** START **

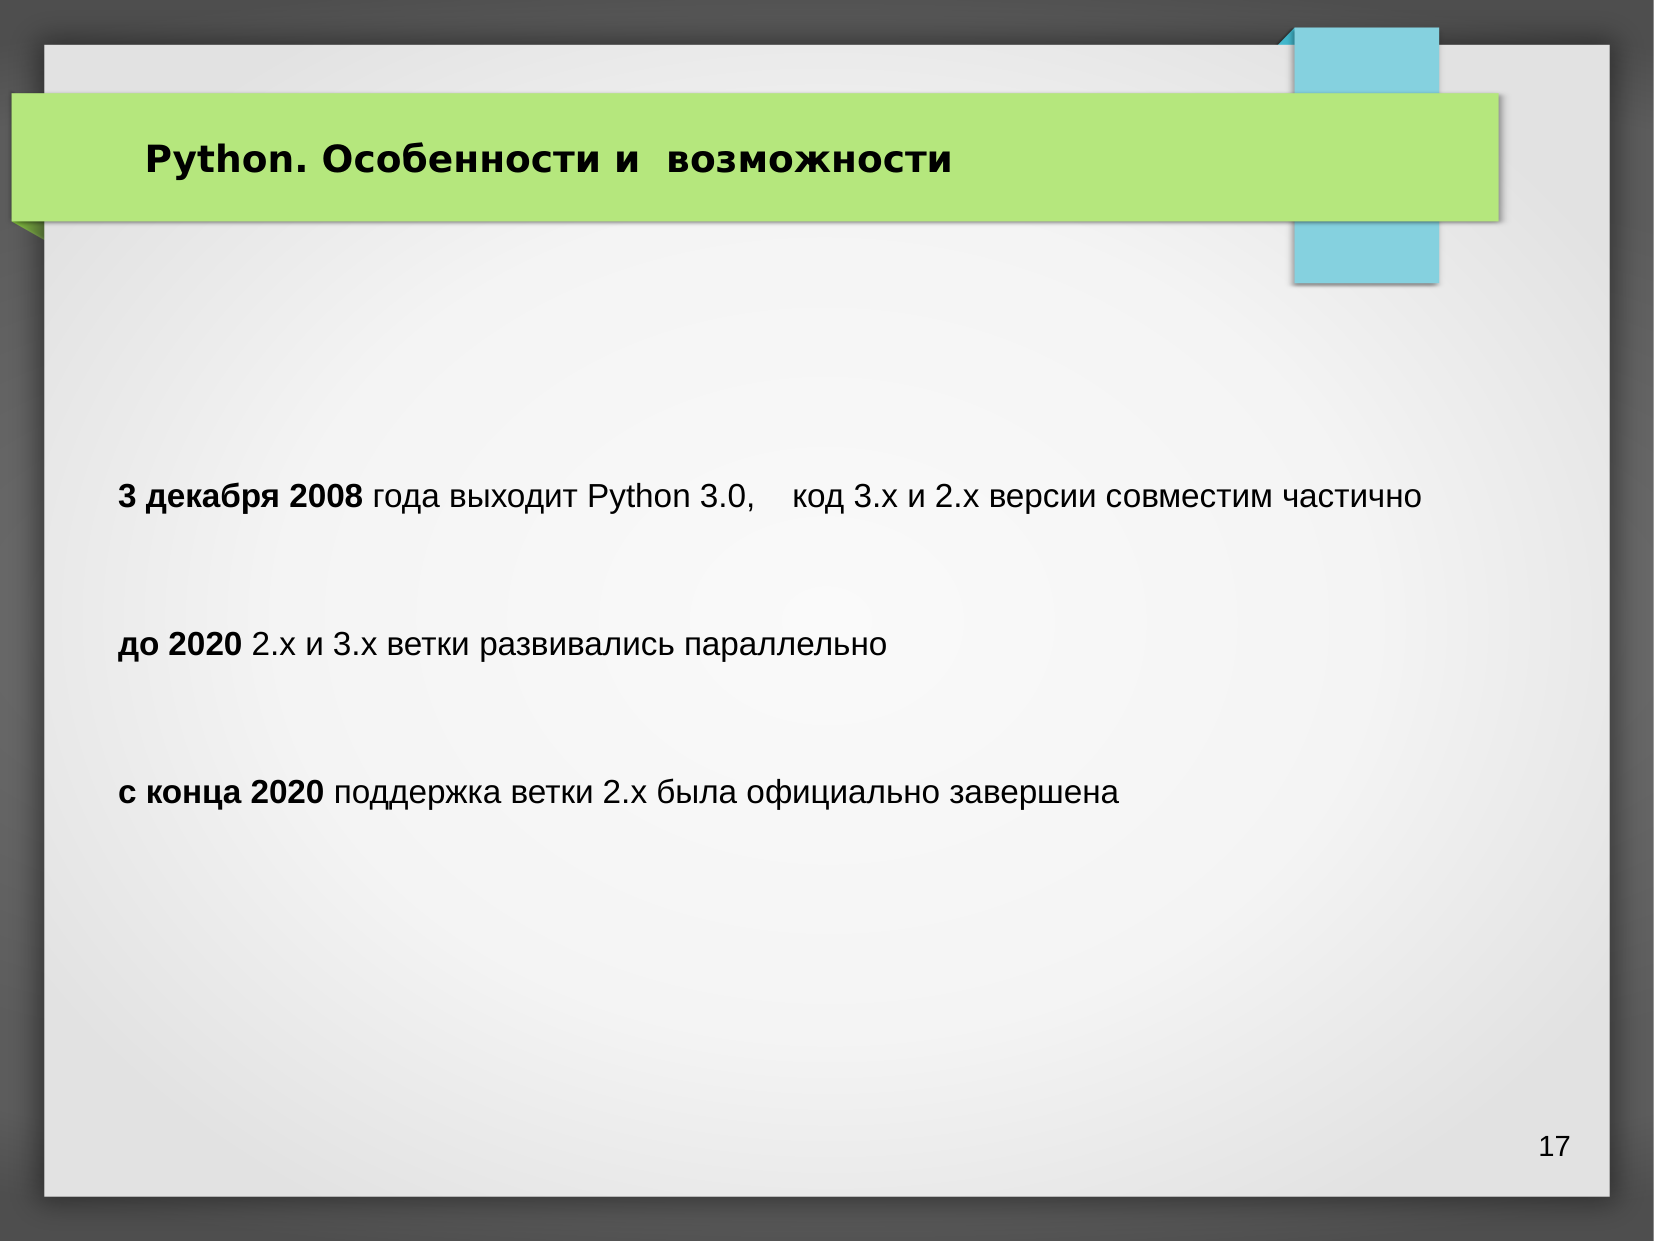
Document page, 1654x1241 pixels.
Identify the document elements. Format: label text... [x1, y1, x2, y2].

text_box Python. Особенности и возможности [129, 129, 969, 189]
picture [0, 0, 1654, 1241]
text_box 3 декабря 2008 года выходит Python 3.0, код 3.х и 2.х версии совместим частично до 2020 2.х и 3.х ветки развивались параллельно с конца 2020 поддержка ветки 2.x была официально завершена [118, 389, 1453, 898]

** END **
** START **

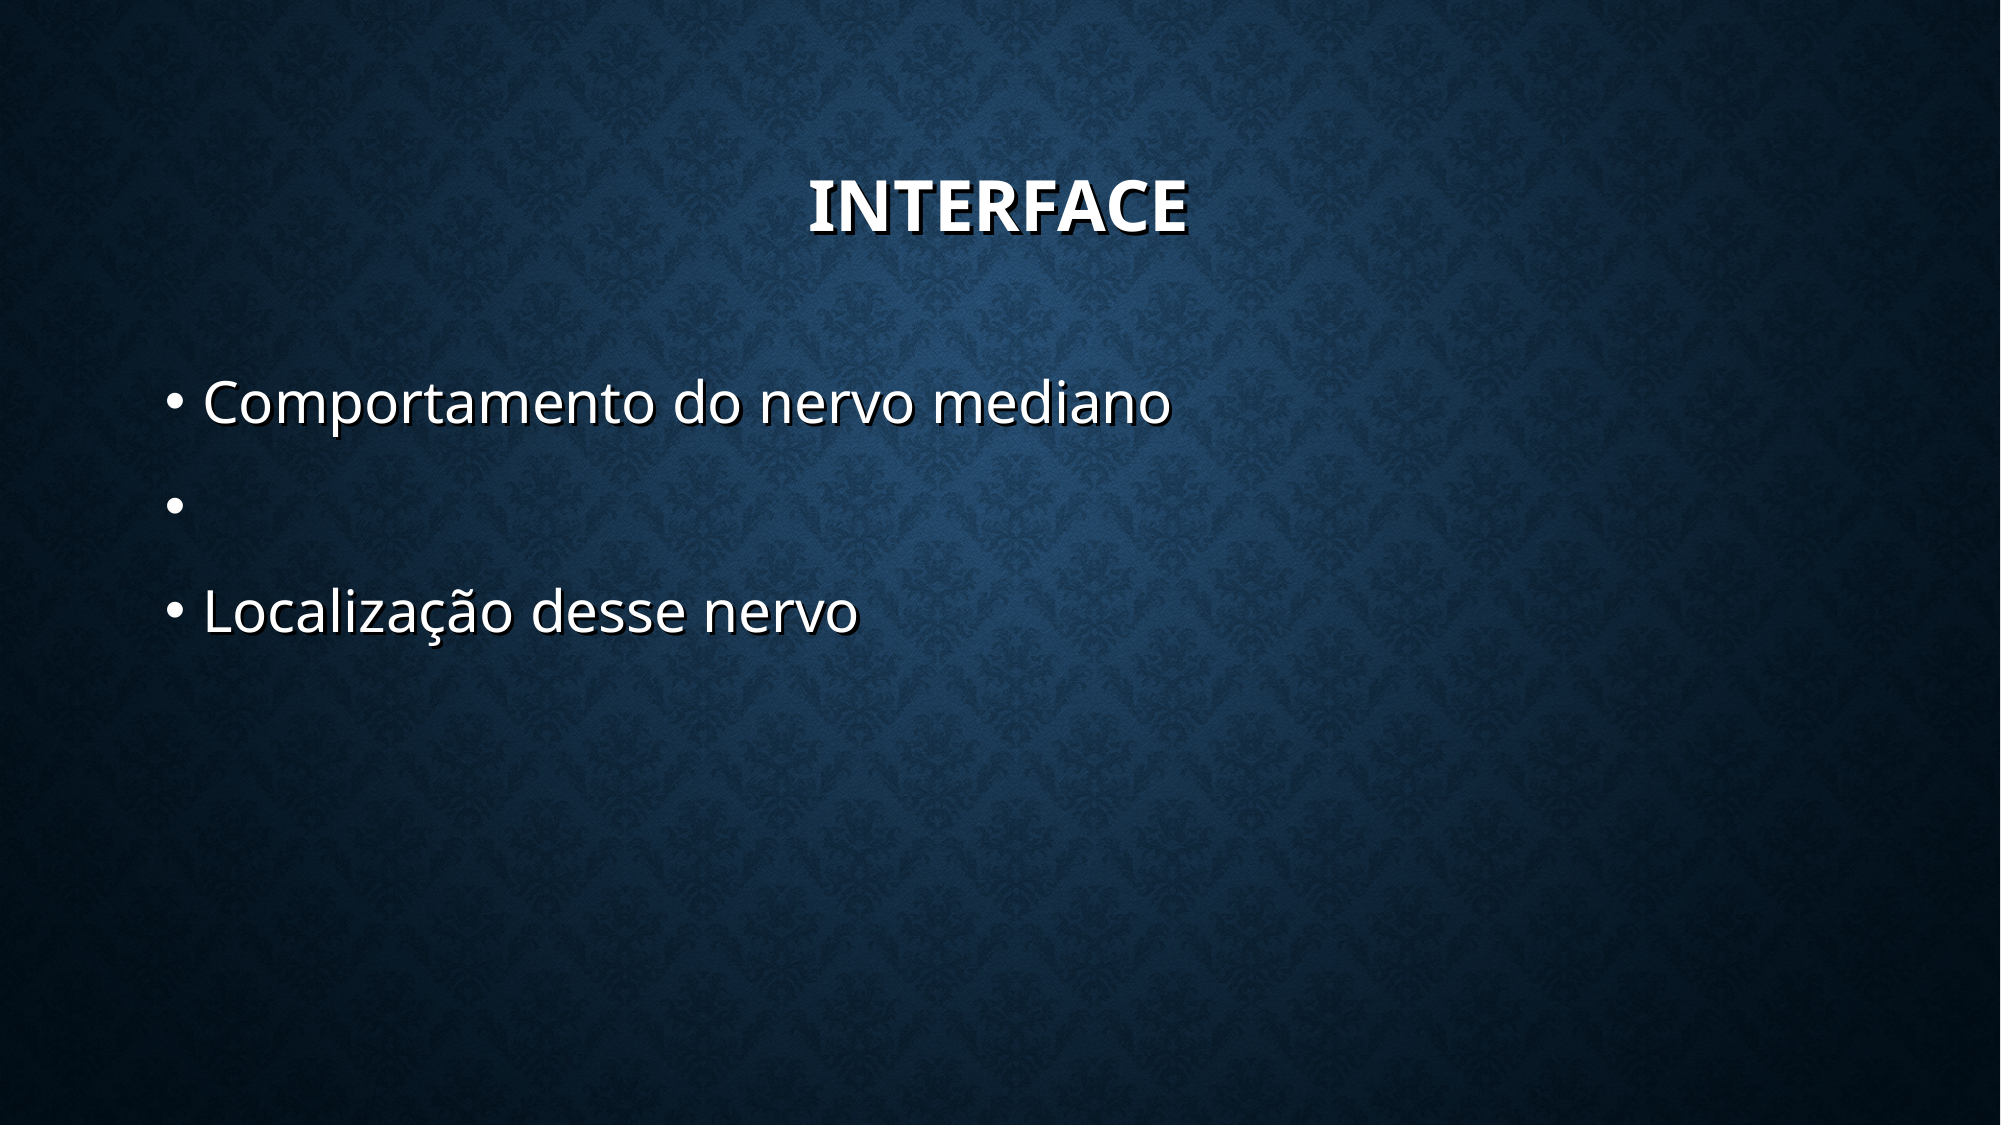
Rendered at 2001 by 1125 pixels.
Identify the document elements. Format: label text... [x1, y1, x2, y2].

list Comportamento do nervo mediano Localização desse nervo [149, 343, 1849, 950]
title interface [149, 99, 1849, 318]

** END **
** START **

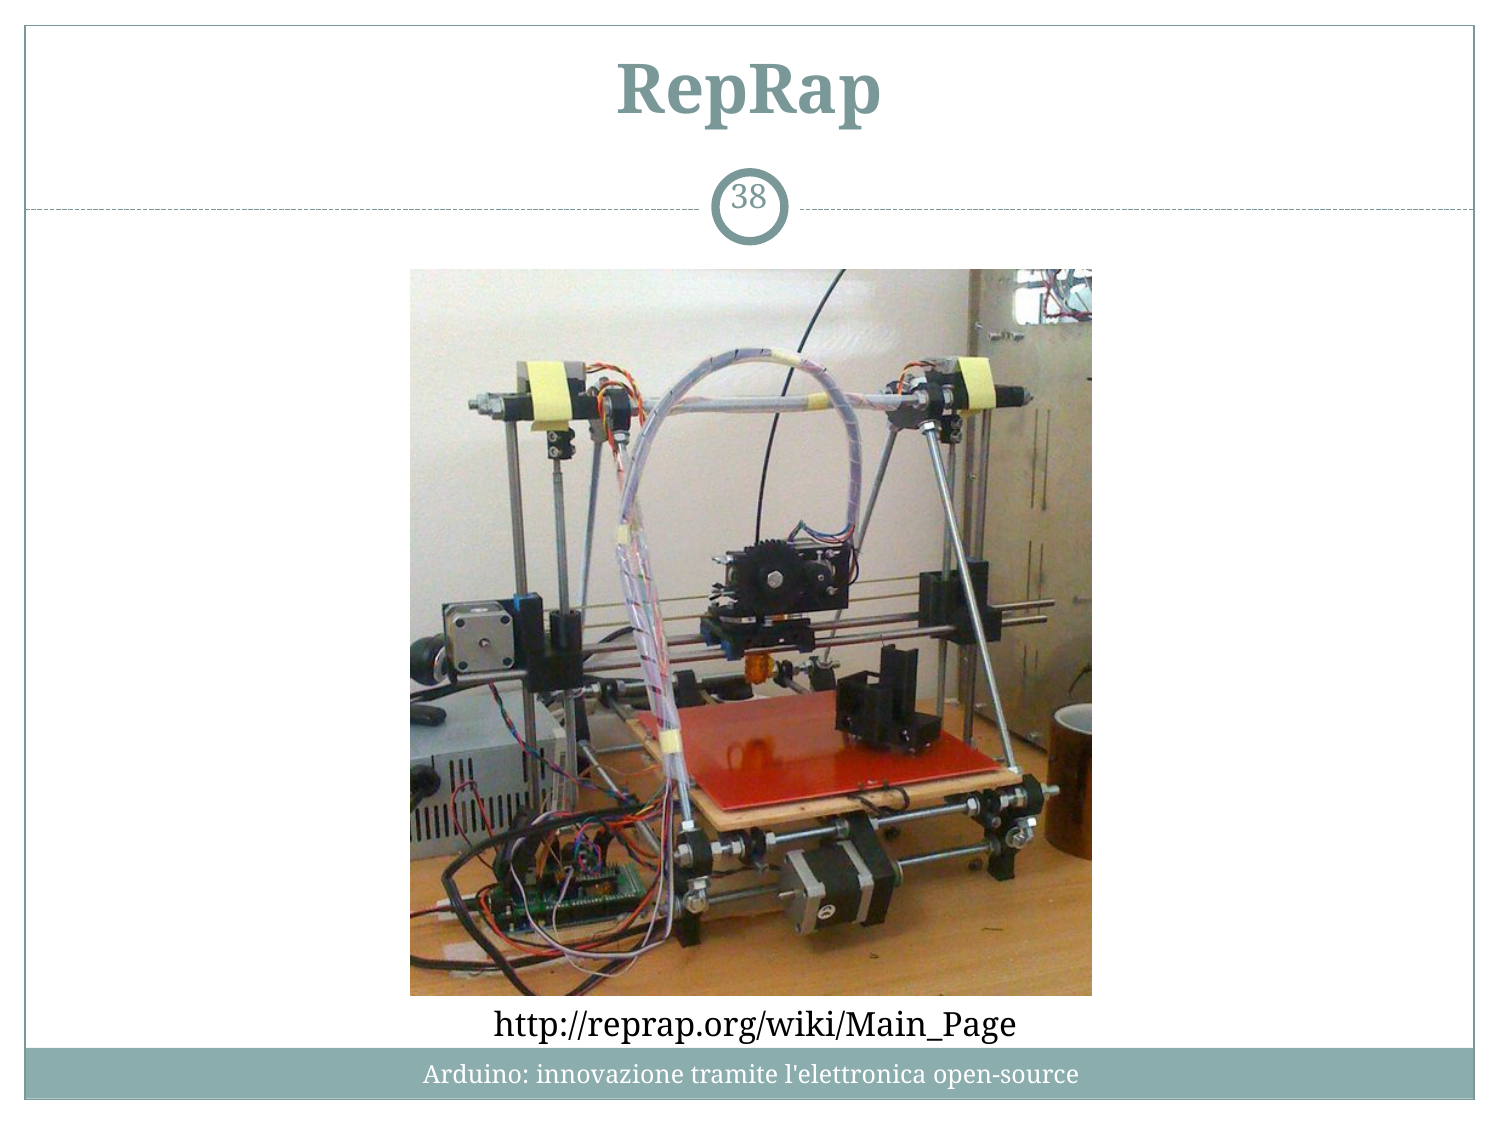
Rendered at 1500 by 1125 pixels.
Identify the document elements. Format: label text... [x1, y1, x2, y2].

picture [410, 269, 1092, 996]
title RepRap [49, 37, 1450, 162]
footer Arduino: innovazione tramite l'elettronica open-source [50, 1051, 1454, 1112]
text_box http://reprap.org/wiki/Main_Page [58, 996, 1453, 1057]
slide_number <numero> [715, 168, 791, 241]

** END **

» **Task prompt**
Copy the listing lines from the line with "Rendered at 2001 by 1125 pixels." to the line with "title interface [149, 99, 1849, 318]", keeping every character as it appears.

» **Response**
Rendered at 2001 by 1125 pixels.
Identify the document elements. Format: label text... [x1, y1, x2, y2].

list Comportamento do nervo mediano Localização desse nervo [149, 343, 1849, 950]
title interface [149, 99, 1849, 318]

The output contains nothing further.